Outlook & Trading View
In the near term, guar gum and guar churi are expected to remain under mild pressure as long as export and feed demand stay subdued. The market is likely to maintain a range-bound to slightly softer bias into early July, with quick reactions to any notable changes in monsoon performance or drilling-related gum demand.
Over the medium term (next 1–3 months), price direction will hinge on two interacting factors: the progress and distribution of monsoon rainfall in Rajasthan and other key guar regions, and the pace of recovery in industrial demand, especially from oilfield services. Strong, well-distributed rains combined with lingering weak demand would argue for continued downside risk; by contrast, any weather scare coinciding with an upturn in export enquiries could quickly tighten the balance sheet.
- Buyers (users of guar gum / churi): Maintain a patient, staggered procurement strategy, using current soft prices to secure nearby needs but avoiding heavy forward coverage until monsoon risks become clearer.
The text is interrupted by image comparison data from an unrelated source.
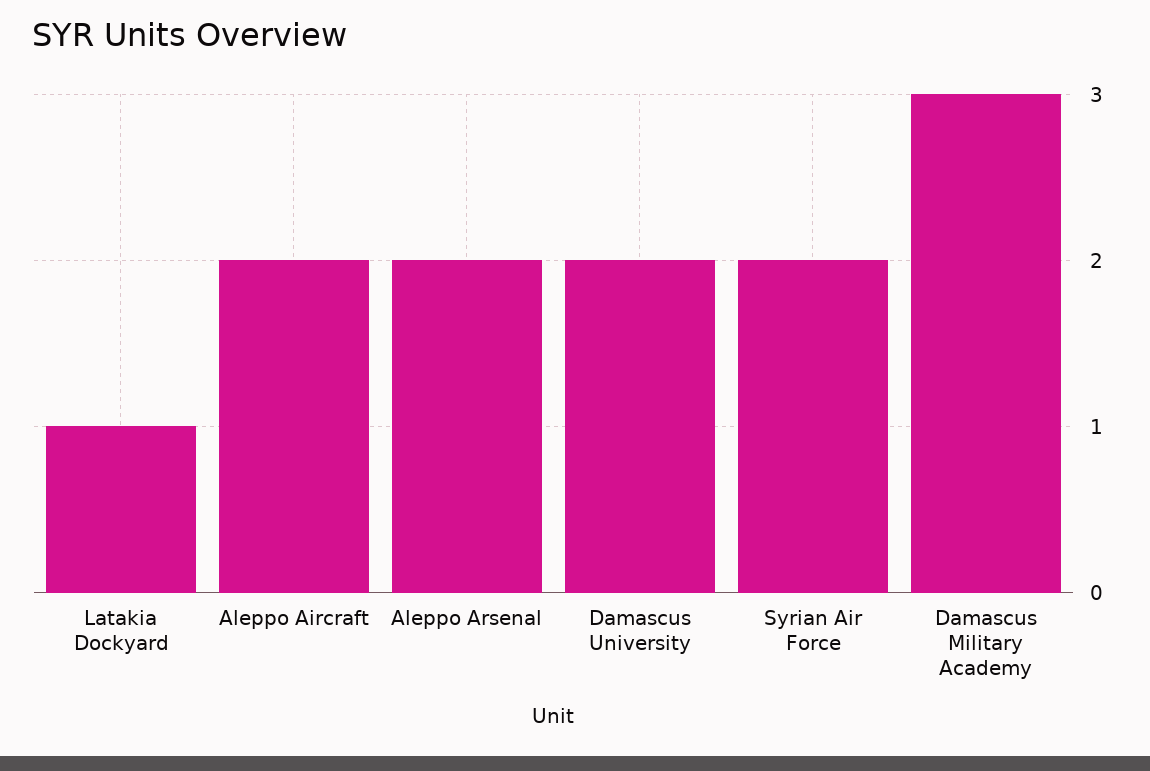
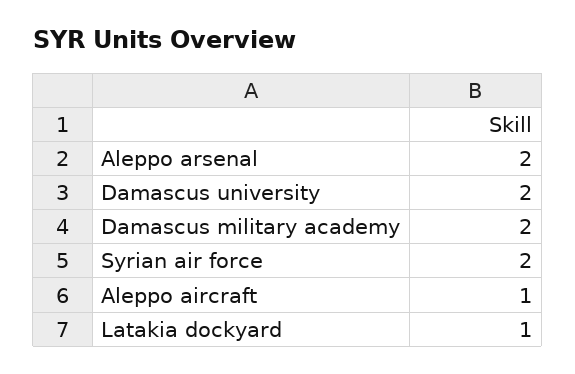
  {
    "Latakia Dockyard": 1,
-   "Aleppo Aircraft": 2,
+   "Aleppo Aircraft": 1,
    "Aleppo Arsenal": 2,
    "Damascus University": 2,
    "Syrian Air Force": 2,
-   "Damascus Military Academy": 3
+   "Damascus Military Academy": 2
  }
Consider modest additional coverage only if early July rains disappoint.
- Processors: Continue buying seed strictly against confirmed orders and protect margins via cautious forward sales rather than speculative stock-building. Monitor NCDEX futures as a hedge tool if volatility increases with monsoon headlines.
- Producers / Stockists: Use any short-covering rallies to scale out of surplus seed, but avoid panic selling at current levels given the latent weather risk later in the season. Retain some inventory flexibility in case of emerging rainfall concerns.
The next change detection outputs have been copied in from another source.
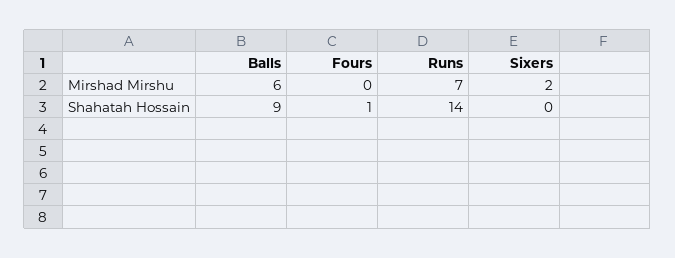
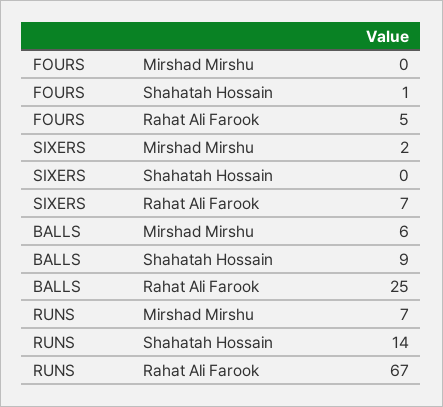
  {
    "Balls": {
      "Mirshad Mirshu": 6,
-     "Shahatah Hossain": 9
+     "Shahatah Hossain": 9,
+     "Rahat Ali Farook": 25
    },
    "Fours": {
      "Mirshad Mirshu": 0,
-     "Shahatah Hossain": 1
+     "Shahatah Hossain": 1,
+     "Rahat Ali Farook": 5
    },
    "Runs": {
      "Mirshad Mirshu": 7,
-     "Shahatah Hossain": 14
+     "Shahatah Hossain": 14,
+     "Rahat Ali Farook": 67
    },
    "Sixers": {
      "Mirshad Mirshu": 2,
-     "Shahatah Hossain": 0
+     "Shahatah Hossain": 0,
+     "Rahat Ali Farook": 7
    }
  }

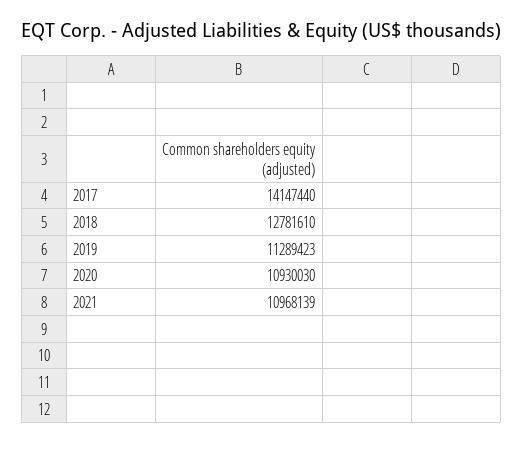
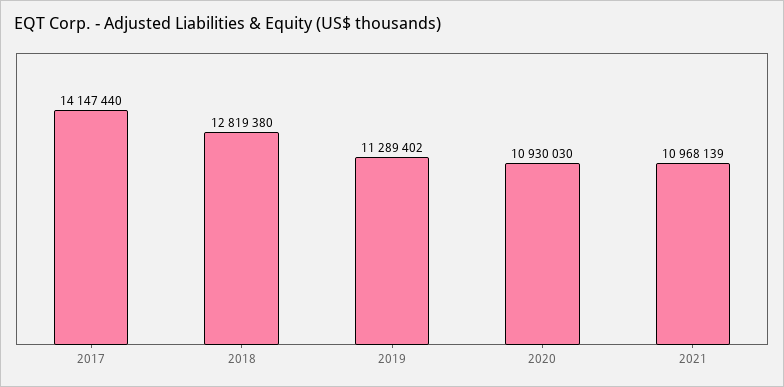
  {
    "2017": 14147440,
-   "2018": 12781610,
+   "2018": 12819380,
-   "2019": 11289423,
+   "2019": 11289402,
    "2020": 10930030,
    "2021": 10968139
  }

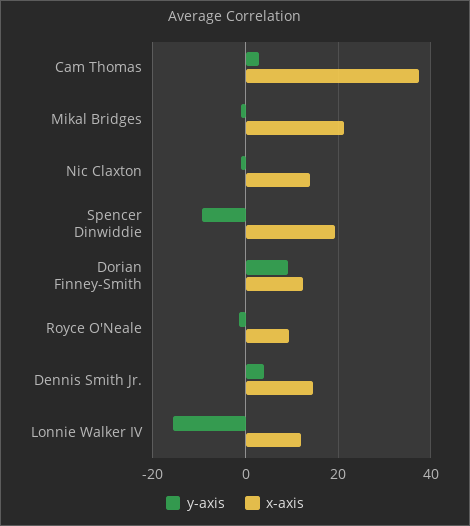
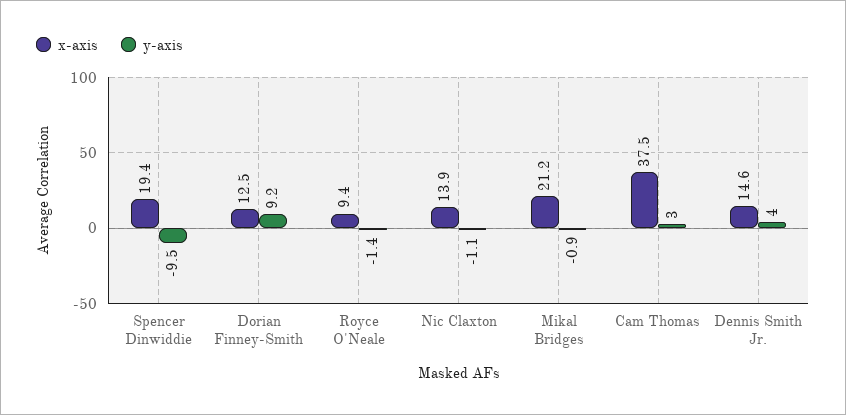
  {
    "y-axis": {
      "Cam Thomas": 3,
      "Mikal Bridges": -0.9,
      "Nic Claxton": -1.1,
      "Spencer Dinwiddie": -9.5,
      "Dorian Finney-Smith": 9.2,
      "Royce O'Neale": -1.4,
-     "Dennis Smith Jr.": 4,
+     "Dennis Smith Jr.": 4
-     "Lonnie Walker IV": -16
    },
    "x-axis": {
      "Cam Thomas": 37.5,
      "Mikal Bridges": 21.2,
      "Nic Claxton": 13.9,
      "Spencer Dinwiddie": 19.4,
      "Dorian Finney-Smith": 12.5,
      "Royce O'Neale": 9.4,
-     "Dennis Smith Jr.": 14.6,
+     "Dennis Smith Jr.": 14.6
-     "Lonnie Walker IV": 12
    }
  }

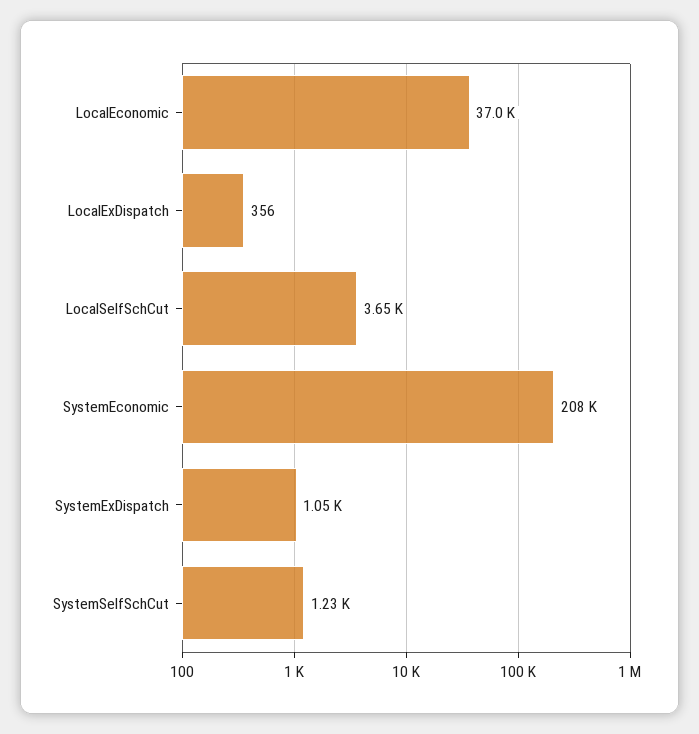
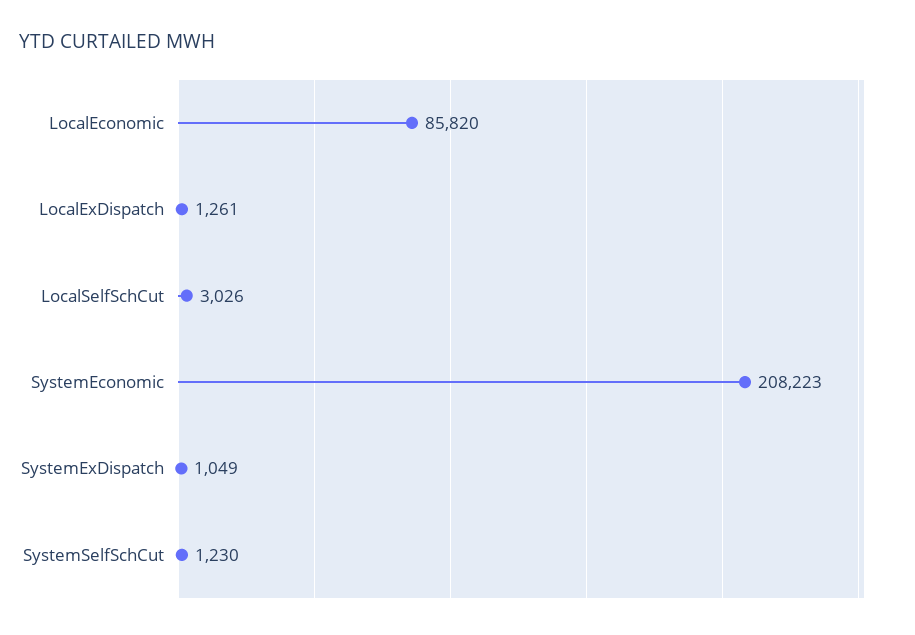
  {
-   "LocalEconomic": 37000,
+   "LocalEconomic": 85820,
-   "LocalExDispatch": 356,
+   "LocalExDispatch": 1261,
-   "LocalSelfSchCut": 3650,
+   "LocalSelfSchCut": 3026,
    "SystemEconomic": 208223,
    "SystemExDispatch": 1049,
    "SystemSelfSchCut": 1230
  }

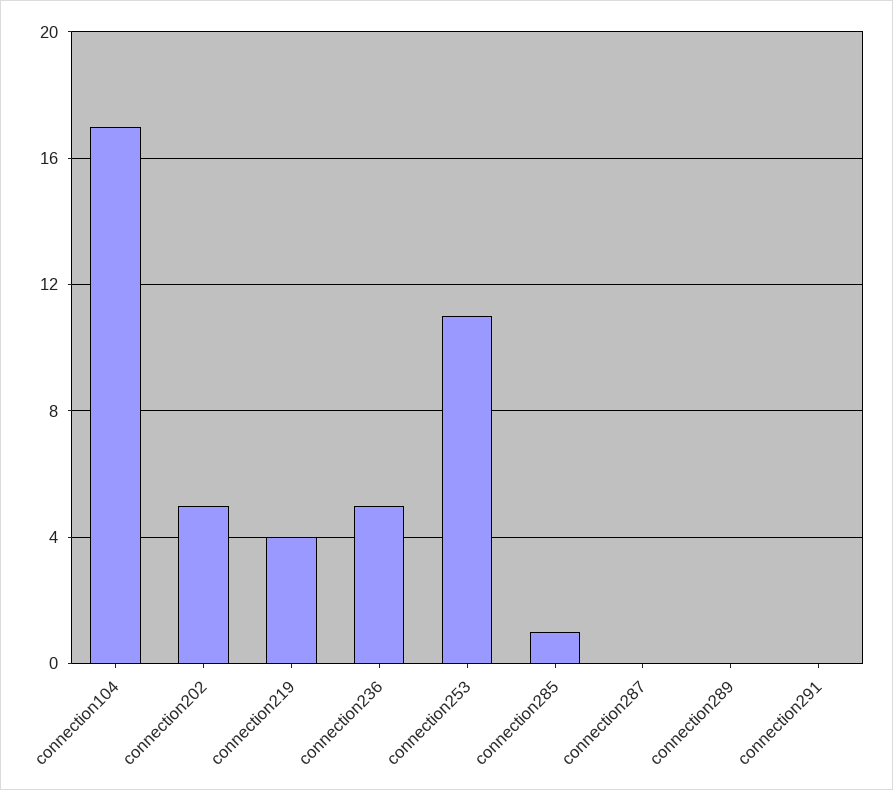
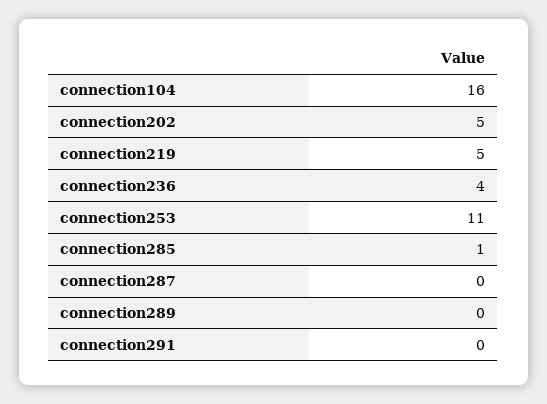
  {
-   "connection104": 17,
+   "connection104": 16,
    "connection202": 5,
-   "connection219": 4,
+   "connection219": 5,
-   "connection236": 5,
+   "connection236": 4,
    "connection253": 11,
    "connection285": 1,
    "connection287": 0,
    "connection289": 0,
    "connection291": 0
  }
3-day Directional View (spot & futures, in EUR terms)
- India guar seed (NCDEX / mandis): Slightly bearish to sideways over the next 3 days, with prices expected to oscillate within a narrow band around current EUR 0.58–0.67/kg equivalents, barring any abrupt monsoon surprise.
- Export guar gum FOB India/Vietnam: Largely stable around EUR 4.10–4.15/kg, with a soft bias but limited downside in the very short term due to already compressed processing margins.